A woman and her children applied for protection visas in Australia. The Refugee Review Tribunal refused the application. The tribunal evidence included the departmental file notes that indicated that the woman’s husband was alive in Australia and had a visa that would enable the woman and their children to remain in Australia. However, the tribunal had either overlooked the file notes or failed to appreciate their significance. It was not until after the hearing that the woman found out about her husband’s visa. She then applied to the Minister for Immigration and Multicultural and Indigenous Affairs to exercise his discretion to change the decision of the tribunal so that she and her children could stay in Australia. The Minister refused. She applied to the High Court asking the court to rule that the decision should be reconsidered. The High Court refused, by majority, holding that the tribunal was under no obligation to consider a claim that was not advanced in the application. A feminist judgment will draw on feminist ethic of care arguments to contend that tribunal members have a responsibility to properly examine file notes available to the member and to draw the attention of the parties to relevant issues in the file notes.

Commentary author

Mary Crock is a Professor in the Sydney Law School, University of Sydney. She has worked with Australian senators and with the Human Rights and Equal Opportunity Commission. Mary has a long standing interest in the intersections between legal scholarship and legal practice, and has assumed leadership roles in this area. Her main field of research is migration, citizenship and refugee law.

Judgment author

Charlotte Steer is a Sesional Lecturer in the Faculty of Law at the University of New South Wales. She teaches administrative law.
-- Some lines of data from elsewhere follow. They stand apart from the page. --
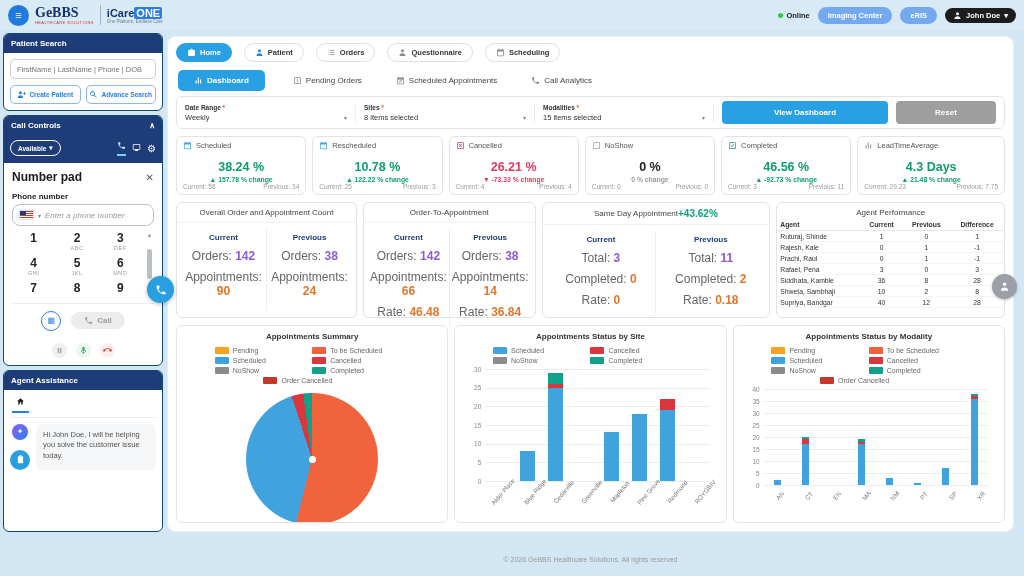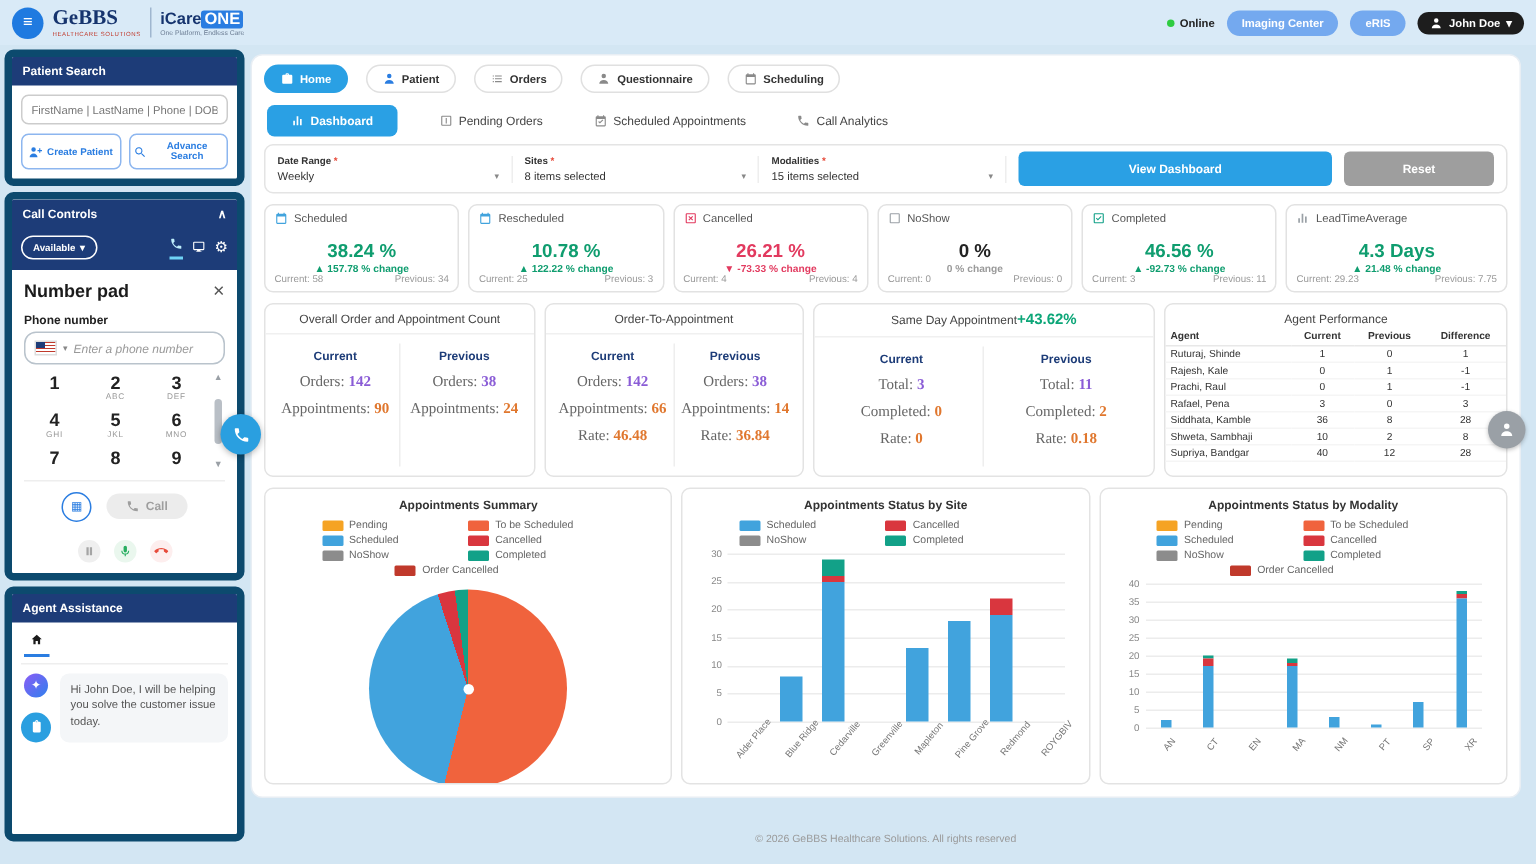--- a/index.html
+++ b/index.html
@@ -15,21 +15,21 @@
   .icare{font-weight:bold;font-size:11px;color:#16346e;}
   .icare .one{background:#2a7de1;color:#fff;border-radius:2px;padding:0 2px;}
   .tagline{font-size:4.5px;color:#6b7c93;}
   .top-right{margin-left:auto;display:flex;align-items:center;gap:8px;}
   .online{display:flex;align-items:center;gap:3px;font-weight:bold;font-size:7.5px;color:#222;}
   .dot{width:5px;height:5px;border-radius:50%;background:#2ecc40;}
   .pill-blue{background:#74a9ef;color:#fff;border:none;border-radius:10px;padding:4px 10px;font-size:7.5px;font-weight:bold;cursor:pointer;font-family:inherit;}
   .user-pill{background:#1d1d1d;color:#fff;border-radius:10px;padding:3px 8px;display:flex;align-items:center;gap:4px;font-size:7.5px;font-weight:bold;cursor:pointer;}
   
   .sidebar{position:absolute;left:3px;top:33px;width:160px;}
-  .side-card{background:#fff;border:5px solid #0c4a6e;border-radius:6px;margin-bottom:4px;overflow:hidden;}
+  .side-card{background:#fff;border:1px solid #0c4a6e;border-radius:6px;margin-bottom:4px;overflow:hidden;}
   .side-head{background:#1d3c78;color:#fff;font-weight:bold;font-size:8px;padding:5px 7px;display:flex;justify-content:space-between;align-items:center;}
   .ps-body{padding:6px;}
   .ps-input{width:100%;box-sizing:border-box;height:20px;border:1px solid #ccc;border-radius:5px;font-size:7.5px;color:#555;padding:0 6px;font-family:inherit;}
   .ps-btns{display:flex;gap:5px;margin-top:6px;}
   .btn-outline{flex:1;display:flex;align-items:center;justify-content:center;gap:3px;border:1px solid #8db6ef;border-radius:5px;background:#fff;color:#2a7de1;font-size:6.5px;font-weight:bold;padding:4px 2px;cursor:pointer;font-family:inherit;}
   .cc-row{background:#1d3c78;padding:5px 6px 7px;display:flex;align-items:center;justify-content:space-between;}
   .avail{border:1px solid #fff;border-radius:10px;color:#fff;font-size:6.5px;font-weight:bold;padding:3px 7px;display:flex;gap:3px;align-items:center;cursor:pointer;background:transparent;font-family:inherit;}
   .cc-icons{display:flex;align-items:center;gap:6px;color:#fff;}
   .cc-icons .act{border-bottom:2px solid #6fd3f5;padding-bottom:2px;color:#bfeffd;}
   .np{padding:7px 8px 6px;}
@@ -79,21 +79,21 @@
   .subtab{display:flex;align-items:center;gap:4px;font-size:8px;color:#444;cursor:pointer;background:none;border:none;font-family:inherit;}
   .subtab .ic{color:#8a8a8a;}
   .subtab.active{background:#2aa0e4;color:#fff;font-weight:bold;border-radius:5px;padding:6px 16px;}
   .subtab.active .ic{color:#fff;}
   .filters{border:1px solid #e4e4e4;border-radius:6px;display:flex;align-items:center;padding:4px 8px;gap:8px;}
   .fgroup{flex:1;border-right:1px solid #eee;padding-right:8px;cursor:pointer;}
   .flabel{font-size:6.5px;font-weight:bold;color:#333;}
   .flabel .req{color:#e74c3c;}
   .fvalue{display:flex;justify-content:space-between;align-items:center;font-size:7.5px;color:#333;margin-top:2px;}
   .chev{color:#888;font-size:6px;}
-  .btn-view{background:#2aa0e4;color:#fff;border:none;border-radius:4px;font-size:8px;font-weight:bold;padding:7px 0;width:209px;cursor:pointer;font-family:inherit;}
+  .btn-view{background:#2aa0e4;color:#fff;border:none;border-radius:4px;font-size:8px;font-weight:bold;padding:7px 0;width:166px;cursor:pointer;font-family:inherit;}
   .btn-reset{background:#9e9e9e;color:#fff;border:none;border-radius:4px;font-size:8px;font-weight:bold;padding:7px 0;width:100px;cursor:pointer;font-family:inherit;}
   
   .kpis{display:flex;gap:6px;margin-top:7px;}
   .kpi{flex:1;border:1px solid #e2e2e2;border-radius:6px;padding:4px 6px;display:flex;flex-direction:column;height:49px;}
   .kpi:last-child{flex:1.15;}
   .kpi-head{display:flex;align-items:center;gap:4px;font-size:7.5px;color:#555;}
   .kpi-val{text-align:center;font-size:12.5px;font-weight:bold;margin-top:10px;}
   .kpi-chg{text-align:center;font-size:6.8px;font-weight:bold;margin-top:2px;}
   .kpi-foot{display:flex;justify-content:space-between;font-size:6.5px;color:#9a9a9a;margin-top:auto;}
   .green{color:#0f9d6f;} .red{color:#e23a5f;} .dark{color:#222;} .grey{color:#9a9a9a;}
@@ -101,21 +101,21 @@
   
   .midrow{display:flex;gap:6px;margin-top:7px;height:116px;}
   .panel{border:1px solid #e3e3e3;border-radius:6px;box-sizing:border-box;display:flex;flex-direction:column;background:#fff;}
   .p1{flex:1.05;} .p2{flex:1;} .p3{flex:1.33;} .p4{flex:1.33;}
   .ptitle{display:flex;justify-content:center;align-items:center;padding:5px 7px;border-bottom:1px solid #f0f0f0;font-size:8px;color:#444;}
   .badge-green{color:#0ca678;font-weight:bold;font-size:10px;}
   .cols2{display:flex;flex:1;padding:6px 4px;}
   .col{flex:1;text-align:center;}
   .col+.col{border-left:1px solid #eee;}
   .col-h{font-size:8px;font-weight:bold;color:#1d3c78;margin:4px 0 6px;}
-  .lv{font-size:10px;color:#666;margin:7px 0;font-family:Liberation Serif, serif;}
+  .lv{font-size:12px;color:#666;margin:7px 0;}
   .lv b{font-weight:bold;}
   .v-purple b{color:#8a5cd6;} .v-orange b{color:#e0772e;}
   table.perf{width:100%;border-collapse:collapse;font-size:6.8px;}
   table.perf th{font-weight:bold;color:#333;text-align:center;padding:2px 3px;border-bottom:1px solid #e8e8e8;}
   table.perf th:first-child{text-align:left;}
   table.perf td{padding:1.5px 3px;text-align:center;color:#333;border-bottom:1px solid #f5f5f5;}
   table.perf td:first-child{text-align:left;}
   
   .chartrow{display:flex;gap:6px;margin-top:7px;height:198px;}
   .chart-panel{flex:1;border:1px solid #e3e3e3;border-radius:6px;padding:6px 6px 2px;box-sizing:border-box;overflow:hidden;}

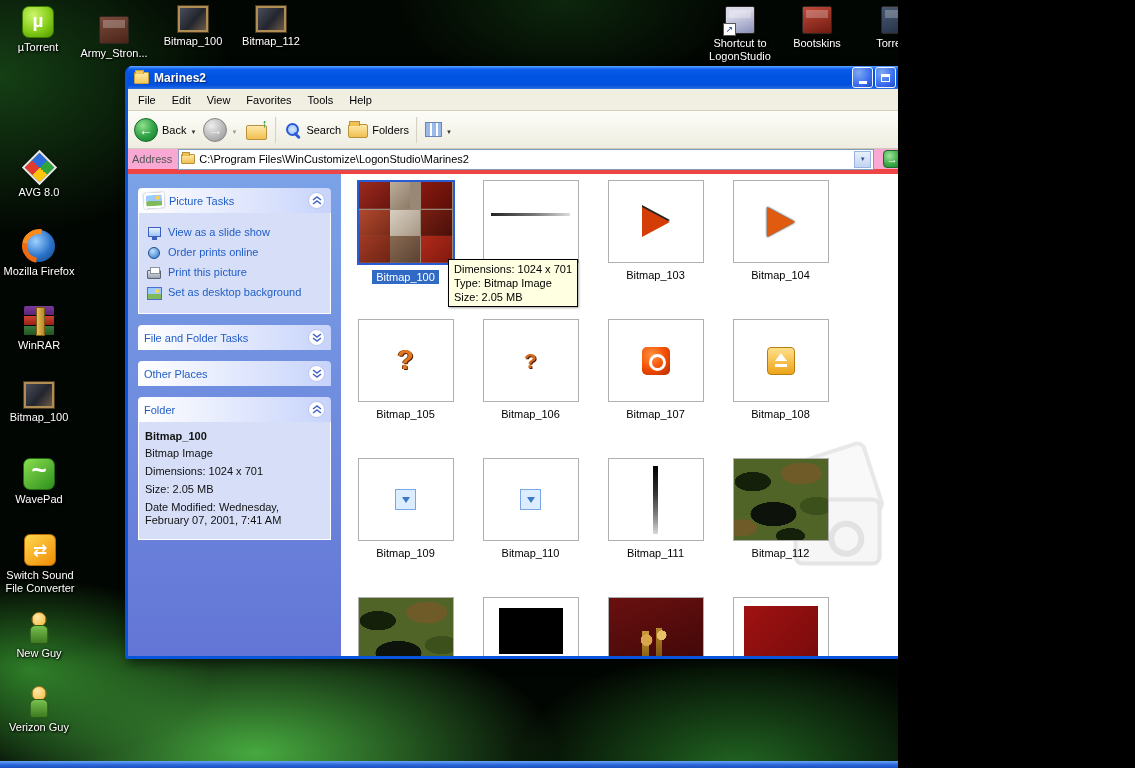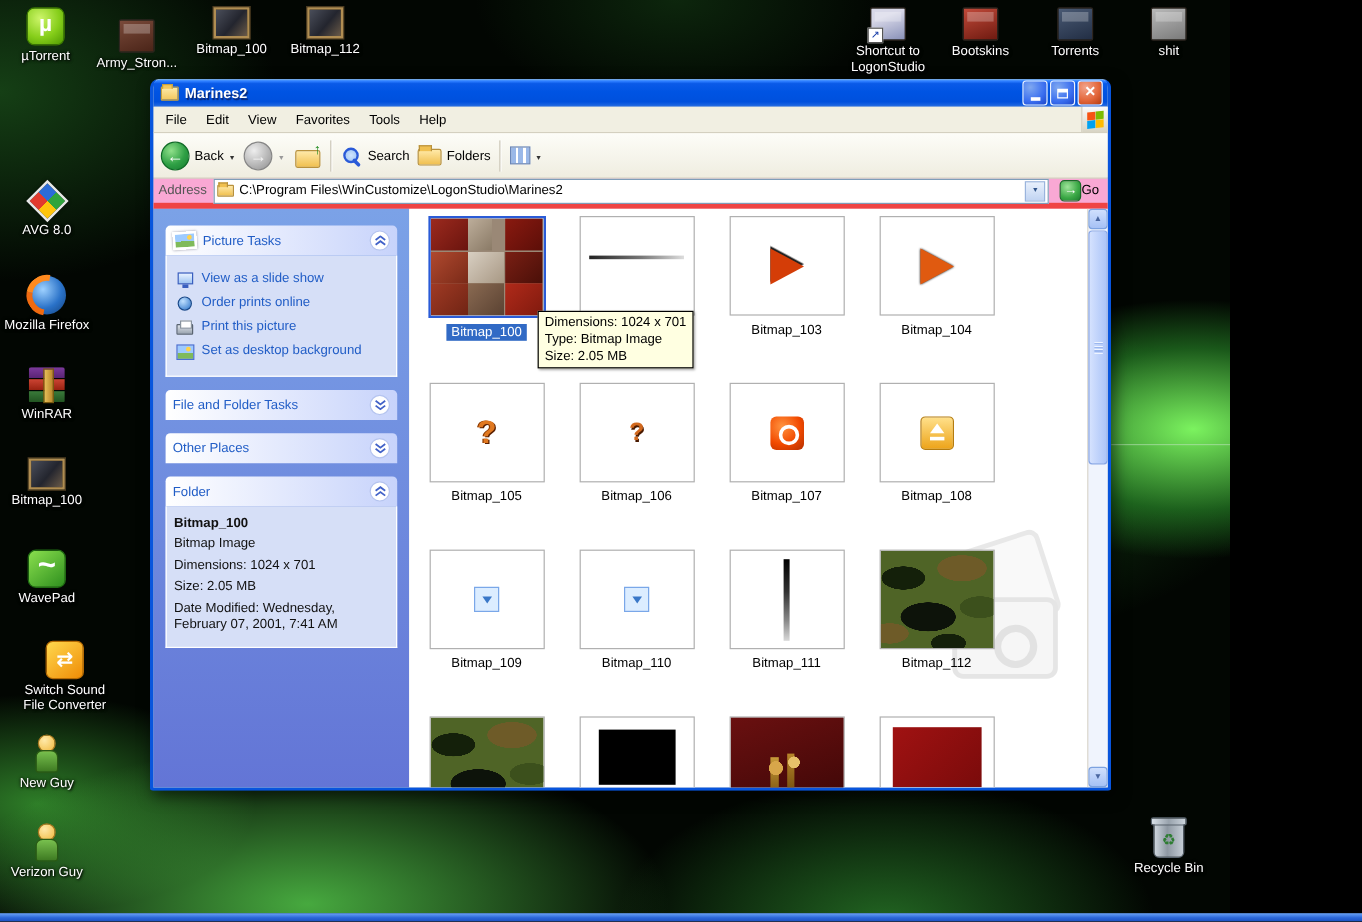--- a/index.html
+++ b/index.html
@@ -1,18 +1,18 @@
 <!DOCTYPE html>
 <html><head>
 <meta charset="utf-8">
 <style>
 *{margin:0;padding:0;box-sizing:border-box}
 html,body{width:1135px;height:768px;overflow:hidden;background:#000;
   font-family:"Liberation Sans","DejaVu Sans",sans-serif;font-size:11px;color:#000}
-#screen{position:relative;width:1135px;height:768px;overflow:hidden}
+#screen{position:relative;width:898px;height:768px;overflow:hidden}
 
 
 #wallpaper{position:absolute;left:0;top:0;width:1025px;height:761px;background-color:#020602;
  background-image:
   radial-gradient(ellipse 280px 150px at 97% 47%, rgba(130,255,100,.95), rgba(50,170,50,.5) 45%, transparent 72%),
   radial-gradient(ellipse 520px 220px at 68% 52%, rgba(60,190,60,.40), transparent 70%),
   radial-gradient(ellipse 430px 190px at 25% 99%, rgba(90,215,80,.78), transparent 70%),
   radial-gradient(ellipse 320px 170px at 72% 101%, rgba(60,180,60,.55), transparent 70%),
   radial-gradient(ellipse 260px 130px at 3% 88%, rgba(75,205,65,.6), transparent 70%),
   radial-gradient(ellipse 320px 220px at 0% 10%, rgba(40,120,40,.5), transparent 72%),
@@ -303,21 +303,21 @@
     <span class="dlabel">WinRAR</span>
   </div>
   <div class="dicon" style="left:1px;top:382px">
     <span class="ic i-bitmap"></span>
     <span class="dlabel">Bitmap_100</span>
   </div>
   <div class="dicon" style="left:1px;top:458px">
     <span class="ic i-wavepad"></span>
     <span class="dlabel">WavePad</span>
   </div>
-  <div class="dicon" style="left:16px;top:534px">
+  <div class="dicon" style="left:2px;top:534px">
     <span class="ic i-switch"></span>
     <span class="dlabel">Switch Sound File Converter</span>
   </div>
   <div class="dicon" style="left:1px;top:612px">
     <span class="ic i-guy"></span>
     <span class="dlabel">New Guy</span>
   </div>
   <div class="dicon" style="left:1px;top:686px">
     <span class="ic i-guy"></span>
     <span class="dlabel">Verizon Guy</span>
Previously she was a conference registrar to the Administrative Appeals Tribunal (NSW).

Appellant S395/2002 v Minister for Immigration and Multicultural Affairs [2003] HCA 71

In this case two men from Bangladesh sought refugee status under the 1951 Convention on the Status of Refugees (as amended), incorporated into Australian domestic law, on the basis of fear of persecution due to membership in a particular social group, that of homosexuals. The Refugee Review Tribunal affirmed the decision of the Department of Immigration not to grant protection visas on the basis that the men could return to their country of origin and maintain their relationship if they were discreet. This decision was upheld by the Federal Court and the Full Federal Court. A close majority of the High Court (4:3) held that the tribunal erred in dividing the particular social group into discreet and non-discreet homosexual men, by failing to consider whether the need to act discreetly to avoid the threat of serious harm constituted persecution, and by failing to consider whether the men might suffer serious harm if it were discovered in Bangladesh that they were homosexual. A feminist judgment replacing the High Court decision would not change the outcome of the case, but would rewrite the rejection of the criteria of “discreet” behaviour to reveal its historically sedimented homophobia. It would also rewrite the guidance to tribunals on the exercise of jurisdiction to investigate the generality of a claim of fear of persecution in relation to sexual orientation to avoid ‘orientalising’ the social group and to avoid homophobia.

Commentary author

Wayne Morgan is a Senior Lecturer and Sub Dean LLB/JD Programs at the ANU College of Law, Australian National University. Wayne maintains a small anti-discrimination and human rights practice, where he advises pro-bono clients on discrimination and United Nations Human Rights Committee cases.

Judgment author

Nan Seuffert is Professor in the Law School and Director of the Legal Intersections Research Centre at the University of Wollongong. Previously, she was a Professor of Law at the University of Waikato, New Zealand. Nan’s research interests include in the areas of critical legal theory, law and history, race, gender and sexuality.